The task:
Repeat exactly the lines below that lie between the line with "normal esophagus exhibits" and the line with "is an immunohistochemistry", counting both of those lines as part of the answer.

-- Given data follows --

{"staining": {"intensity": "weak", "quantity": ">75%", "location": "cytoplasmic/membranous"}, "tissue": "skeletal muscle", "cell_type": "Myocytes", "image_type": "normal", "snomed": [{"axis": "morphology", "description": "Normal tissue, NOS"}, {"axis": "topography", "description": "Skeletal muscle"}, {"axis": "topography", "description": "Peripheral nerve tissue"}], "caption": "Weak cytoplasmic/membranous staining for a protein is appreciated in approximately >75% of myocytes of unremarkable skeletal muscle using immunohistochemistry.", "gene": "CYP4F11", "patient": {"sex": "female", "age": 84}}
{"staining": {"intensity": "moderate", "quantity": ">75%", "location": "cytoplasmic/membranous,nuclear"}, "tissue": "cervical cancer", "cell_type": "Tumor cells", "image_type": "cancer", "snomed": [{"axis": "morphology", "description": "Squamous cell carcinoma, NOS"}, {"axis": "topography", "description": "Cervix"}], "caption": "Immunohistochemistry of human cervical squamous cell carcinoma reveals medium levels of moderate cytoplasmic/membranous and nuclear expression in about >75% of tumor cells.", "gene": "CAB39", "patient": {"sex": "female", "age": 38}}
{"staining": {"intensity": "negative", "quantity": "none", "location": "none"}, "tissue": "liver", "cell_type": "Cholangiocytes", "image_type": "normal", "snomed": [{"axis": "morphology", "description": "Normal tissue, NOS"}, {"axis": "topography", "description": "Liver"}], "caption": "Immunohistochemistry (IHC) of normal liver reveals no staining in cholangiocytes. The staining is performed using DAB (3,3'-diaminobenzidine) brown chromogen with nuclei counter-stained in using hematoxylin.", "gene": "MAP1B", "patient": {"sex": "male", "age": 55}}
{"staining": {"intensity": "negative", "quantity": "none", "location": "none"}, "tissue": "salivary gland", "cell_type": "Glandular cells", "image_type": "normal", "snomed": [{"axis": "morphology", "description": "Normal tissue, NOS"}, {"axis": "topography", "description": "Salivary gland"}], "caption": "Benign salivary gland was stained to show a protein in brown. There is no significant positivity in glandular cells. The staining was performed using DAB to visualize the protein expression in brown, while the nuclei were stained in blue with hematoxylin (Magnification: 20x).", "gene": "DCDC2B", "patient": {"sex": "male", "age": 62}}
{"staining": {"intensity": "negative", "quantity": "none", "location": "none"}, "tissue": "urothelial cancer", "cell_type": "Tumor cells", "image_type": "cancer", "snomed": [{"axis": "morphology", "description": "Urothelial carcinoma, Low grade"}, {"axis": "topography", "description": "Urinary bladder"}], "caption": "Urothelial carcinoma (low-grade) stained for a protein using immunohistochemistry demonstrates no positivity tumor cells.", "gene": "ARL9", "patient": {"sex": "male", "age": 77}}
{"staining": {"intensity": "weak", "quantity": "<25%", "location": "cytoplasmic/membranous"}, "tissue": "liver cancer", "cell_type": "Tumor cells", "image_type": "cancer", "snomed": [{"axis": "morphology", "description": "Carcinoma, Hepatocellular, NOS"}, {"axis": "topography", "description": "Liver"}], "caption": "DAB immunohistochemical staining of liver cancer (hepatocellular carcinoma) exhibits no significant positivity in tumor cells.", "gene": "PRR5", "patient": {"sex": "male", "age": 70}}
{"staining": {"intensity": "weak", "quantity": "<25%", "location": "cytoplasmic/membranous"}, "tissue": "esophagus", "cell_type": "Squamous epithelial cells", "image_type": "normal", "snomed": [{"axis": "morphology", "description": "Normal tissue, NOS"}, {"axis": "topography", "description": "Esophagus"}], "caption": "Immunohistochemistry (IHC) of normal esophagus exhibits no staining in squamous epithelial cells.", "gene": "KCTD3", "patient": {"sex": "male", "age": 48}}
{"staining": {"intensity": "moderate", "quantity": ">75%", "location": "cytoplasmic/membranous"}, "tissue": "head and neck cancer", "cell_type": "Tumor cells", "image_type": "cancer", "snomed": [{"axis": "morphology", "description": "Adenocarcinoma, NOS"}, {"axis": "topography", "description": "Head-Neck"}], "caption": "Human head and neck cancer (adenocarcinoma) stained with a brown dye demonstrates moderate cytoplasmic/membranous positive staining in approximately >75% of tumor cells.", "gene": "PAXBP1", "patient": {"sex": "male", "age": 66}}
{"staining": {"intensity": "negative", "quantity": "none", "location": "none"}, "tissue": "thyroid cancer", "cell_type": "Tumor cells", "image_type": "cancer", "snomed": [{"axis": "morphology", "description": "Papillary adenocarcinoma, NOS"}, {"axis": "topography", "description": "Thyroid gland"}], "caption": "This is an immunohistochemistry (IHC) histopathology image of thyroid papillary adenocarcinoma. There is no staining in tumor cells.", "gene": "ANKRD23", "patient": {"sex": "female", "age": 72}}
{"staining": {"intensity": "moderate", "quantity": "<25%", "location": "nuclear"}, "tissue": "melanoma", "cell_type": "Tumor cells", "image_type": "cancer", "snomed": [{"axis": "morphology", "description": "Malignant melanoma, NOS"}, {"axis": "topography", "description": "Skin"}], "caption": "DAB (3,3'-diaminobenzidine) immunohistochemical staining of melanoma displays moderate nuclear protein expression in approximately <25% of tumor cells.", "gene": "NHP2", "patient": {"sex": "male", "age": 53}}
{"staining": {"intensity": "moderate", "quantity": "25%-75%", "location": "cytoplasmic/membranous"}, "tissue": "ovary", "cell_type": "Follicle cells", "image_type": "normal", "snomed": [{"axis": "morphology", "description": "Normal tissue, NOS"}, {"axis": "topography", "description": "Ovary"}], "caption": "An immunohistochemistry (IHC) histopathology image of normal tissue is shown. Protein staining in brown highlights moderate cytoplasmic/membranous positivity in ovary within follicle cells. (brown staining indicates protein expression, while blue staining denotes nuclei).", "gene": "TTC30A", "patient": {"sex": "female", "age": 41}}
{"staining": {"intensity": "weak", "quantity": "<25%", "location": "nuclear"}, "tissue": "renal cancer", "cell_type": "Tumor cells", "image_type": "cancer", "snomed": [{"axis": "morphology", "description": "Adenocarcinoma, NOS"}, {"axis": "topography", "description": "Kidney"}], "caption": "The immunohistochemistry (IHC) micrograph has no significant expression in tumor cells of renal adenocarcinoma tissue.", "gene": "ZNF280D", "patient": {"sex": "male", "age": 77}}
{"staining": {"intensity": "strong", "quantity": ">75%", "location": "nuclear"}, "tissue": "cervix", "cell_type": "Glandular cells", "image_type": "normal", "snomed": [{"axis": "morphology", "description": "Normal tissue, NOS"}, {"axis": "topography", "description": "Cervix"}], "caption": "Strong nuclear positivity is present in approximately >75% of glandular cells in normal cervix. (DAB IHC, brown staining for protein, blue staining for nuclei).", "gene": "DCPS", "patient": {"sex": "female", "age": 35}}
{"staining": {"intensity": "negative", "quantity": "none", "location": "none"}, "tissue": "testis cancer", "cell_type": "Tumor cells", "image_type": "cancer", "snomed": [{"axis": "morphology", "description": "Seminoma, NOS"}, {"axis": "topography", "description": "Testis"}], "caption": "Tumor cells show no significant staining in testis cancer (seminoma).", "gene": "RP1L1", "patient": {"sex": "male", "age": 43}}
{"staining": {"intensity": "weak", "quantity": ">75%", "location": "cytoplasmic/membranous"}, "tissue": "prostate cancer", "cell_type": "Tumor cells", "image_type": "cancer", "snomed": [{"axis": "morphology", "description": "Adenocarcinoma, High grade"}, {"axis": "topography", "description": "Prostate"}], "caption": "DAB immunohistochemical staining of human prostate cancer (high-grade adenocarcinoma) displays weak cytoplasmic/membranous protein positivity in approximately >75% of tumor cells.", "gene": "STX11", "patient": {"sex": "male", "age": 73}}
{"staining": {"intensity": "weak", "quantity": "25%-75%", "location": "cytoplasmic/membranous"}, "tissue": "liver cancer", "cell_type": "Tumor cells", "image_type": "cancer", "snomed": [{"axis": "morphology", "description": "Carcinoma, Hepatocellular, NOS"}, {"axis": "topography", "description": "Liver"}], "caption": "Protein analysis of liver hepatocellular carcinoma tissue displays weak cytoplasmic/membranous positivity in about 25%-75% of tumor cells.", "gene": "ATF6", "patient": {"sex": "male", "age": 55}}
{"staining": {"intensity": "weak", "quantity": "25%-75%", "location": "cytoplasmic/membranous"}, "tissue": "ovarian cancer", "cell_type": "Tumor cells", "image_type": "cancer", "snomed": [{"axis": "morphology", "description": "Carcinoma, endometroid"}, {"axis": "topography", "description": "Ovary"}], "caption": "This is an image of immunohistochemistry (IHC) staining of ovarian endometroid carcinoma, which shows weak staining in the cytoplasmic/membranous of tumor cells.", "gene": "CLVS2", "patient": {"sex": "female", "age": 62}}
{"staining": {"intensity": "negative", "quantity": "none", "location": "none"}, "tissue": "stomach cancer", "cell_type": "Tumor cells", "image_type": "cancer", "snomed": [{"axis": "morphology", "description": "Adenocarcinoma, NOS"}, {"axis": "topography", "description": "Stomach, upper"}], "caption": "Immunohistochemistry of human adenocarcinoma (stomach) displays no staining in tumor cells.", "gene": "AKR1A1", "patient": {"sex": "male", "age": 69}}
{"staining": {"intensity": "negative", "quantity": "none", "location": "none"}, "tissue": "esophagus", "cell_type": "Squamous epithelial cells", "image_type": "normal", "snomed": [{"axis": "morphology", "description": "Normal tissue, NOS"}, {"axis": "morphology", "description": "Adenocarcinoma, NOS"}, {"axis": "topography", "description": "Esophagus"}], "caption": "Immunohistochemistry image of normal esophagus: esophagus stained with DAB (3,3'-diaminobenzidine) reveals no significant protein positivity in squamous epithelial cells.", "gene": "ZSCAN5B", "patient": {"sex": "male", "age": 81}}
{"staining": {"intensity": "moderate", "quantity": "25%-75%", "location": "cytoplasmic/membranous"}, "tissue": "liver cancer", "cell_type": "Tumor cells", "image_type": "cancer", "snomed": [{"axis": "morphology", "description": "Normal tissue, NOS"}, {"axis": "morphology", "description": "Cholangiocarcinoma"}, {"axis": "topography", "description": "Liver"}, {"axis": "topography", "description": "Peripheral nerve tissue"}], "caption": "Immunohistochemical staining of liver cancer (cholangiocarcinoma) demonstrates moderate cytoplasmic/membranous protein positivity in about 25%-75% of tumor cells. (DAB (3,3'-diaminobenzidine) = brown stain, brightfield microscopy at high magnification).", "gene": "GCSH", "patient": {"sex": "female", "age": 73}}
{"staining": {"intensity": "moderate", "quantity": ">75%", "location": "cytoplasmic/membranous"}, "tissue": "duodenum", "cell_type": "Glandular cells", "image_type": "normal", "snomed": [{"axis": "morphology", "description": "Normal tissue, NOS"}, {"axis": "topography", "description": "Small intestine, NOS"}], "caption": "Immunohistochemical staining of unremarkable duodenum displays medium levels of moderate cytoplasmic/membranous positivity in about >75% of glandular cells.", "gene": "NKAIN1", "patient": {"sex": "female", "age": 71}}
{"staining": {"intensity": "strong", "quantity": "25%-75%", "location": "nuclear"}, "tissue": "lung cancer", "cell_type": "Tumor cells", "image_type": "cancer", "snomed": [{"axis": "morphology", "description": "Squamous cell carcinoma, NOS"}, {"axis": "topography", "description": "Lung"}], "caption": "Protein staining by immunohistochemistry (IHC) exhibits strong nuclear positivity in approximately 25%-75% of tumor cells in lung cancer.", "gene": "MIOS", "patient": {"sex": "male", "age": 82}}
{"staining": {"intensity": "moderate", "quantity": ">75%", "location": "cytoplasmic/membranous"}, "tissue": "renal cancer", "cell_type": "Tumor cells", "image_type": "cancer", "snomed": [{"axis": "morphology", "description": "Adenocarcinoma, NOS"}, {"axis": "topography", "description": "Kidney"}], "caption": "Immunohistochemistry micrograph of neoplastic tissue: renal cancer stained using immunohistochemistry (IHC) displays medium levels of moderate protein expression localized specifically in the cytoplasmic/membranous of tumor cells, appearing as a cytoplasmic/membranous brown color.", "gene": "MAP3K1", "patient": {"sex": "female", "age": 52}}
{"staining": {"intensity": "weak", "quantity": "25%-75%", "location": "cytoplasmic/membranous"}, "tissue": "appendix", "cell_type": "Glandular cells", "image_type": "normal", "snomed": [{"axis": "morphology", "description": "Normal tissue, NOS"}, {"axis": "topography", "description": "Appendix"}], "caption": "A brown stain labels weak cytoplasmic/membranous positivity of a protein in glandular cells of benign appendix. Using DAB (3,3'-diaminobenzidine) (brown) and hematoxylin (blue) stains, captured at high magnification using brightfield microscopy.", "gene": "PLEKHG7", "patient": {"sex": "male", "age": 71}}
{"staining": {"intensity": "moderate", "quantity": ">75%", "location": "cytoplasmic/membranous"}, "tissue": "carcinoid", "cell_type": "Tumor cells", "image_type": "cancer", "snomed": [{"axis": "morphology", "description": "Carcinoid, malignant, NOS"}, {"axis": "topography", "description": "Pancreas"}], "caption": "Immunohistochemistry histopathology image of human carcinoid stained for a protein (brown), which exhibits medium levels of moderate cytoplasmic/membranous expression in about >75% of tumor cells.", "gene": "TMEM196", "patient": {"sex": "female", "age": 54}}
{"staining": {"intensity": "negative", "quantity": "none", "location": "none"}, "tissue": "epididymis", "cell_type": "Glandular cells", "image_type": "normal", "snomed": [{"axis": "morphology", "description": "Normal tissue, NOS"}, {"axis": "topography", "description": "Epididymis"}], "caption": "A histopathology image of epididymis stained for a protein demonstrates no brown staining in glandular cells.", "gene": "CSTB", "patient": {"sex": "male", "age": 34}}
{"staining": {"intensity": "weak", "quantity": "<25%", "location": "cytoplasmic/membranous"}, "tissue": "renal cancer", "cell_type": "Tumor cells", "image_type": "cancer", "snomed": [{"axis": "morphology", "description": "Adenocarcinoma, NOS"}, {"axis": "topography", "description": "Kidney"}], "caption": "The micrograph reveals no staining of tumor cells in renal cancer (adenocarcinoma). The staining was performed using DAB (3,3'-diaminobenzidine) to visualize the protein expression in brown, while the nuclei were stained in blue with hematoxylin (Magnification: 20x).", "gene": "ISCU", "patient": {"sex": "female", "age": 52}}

-- Given data concluded --

Exercise answer:
{"staining": {"intensity": "weak", "quantity": "<25%", "location": "cytoplasmic/membranous"}, "tissue": "esophagus", "cell_type": "Squamous epithelial cells", "image_type": "normal", "snomed": [{"axis": "morphology", "description": "Normal tissue, NOS"}, {"axis": "topography", "description": "Esophagus"}], "caption": "Immunohistochemistry (IHC) of normal esophagus exhibits no staining in squamous epithelial cells.", "gene": "KCTD3", "patient": {"sex": "male", "age": 48}}
{"staining": {"intensity": "moderate", "quantity": ">75%", "location": "cytoplasmic/membranous"}, "tissue": "head and neck cancer", "cell_type": "Tumor cells", "image_type": "cancer", "snomed": [{"axis": "morphology", "description": "Adenocarcinoma, NOS"}, {"axis": "topography", "description": "Head-Neck"}], "caption": "Human head and neck cancer (adenocarcinoma) stained with a brown dye demonstrates moderate cytoplasmic/membranous positive staining in approximately >75% of tumor cells.", "gene": "PAXBP1", "patient": {"sex": "male", "age": 66}}
{"staining": {"intensity": "negative", "quantity": "none", "location": "none"}, "tissue": "thyroid cancer", "cell_type": "Tumor cells", "image_type": "cancer", "snomed": [{"axis": "morphology", "description": "Papillary adenocarcinoma, NOS"}, {"axis": "topography", "description": "Thyroid gland"}], "caption": "This is an immunohistochemistry (IHC) histopathology image of thyroid papillary adenocarcinoma. There is no staining in tumor cells.", "gene": "ANKRD23", "patient": {"sex": "female", "age": 72}}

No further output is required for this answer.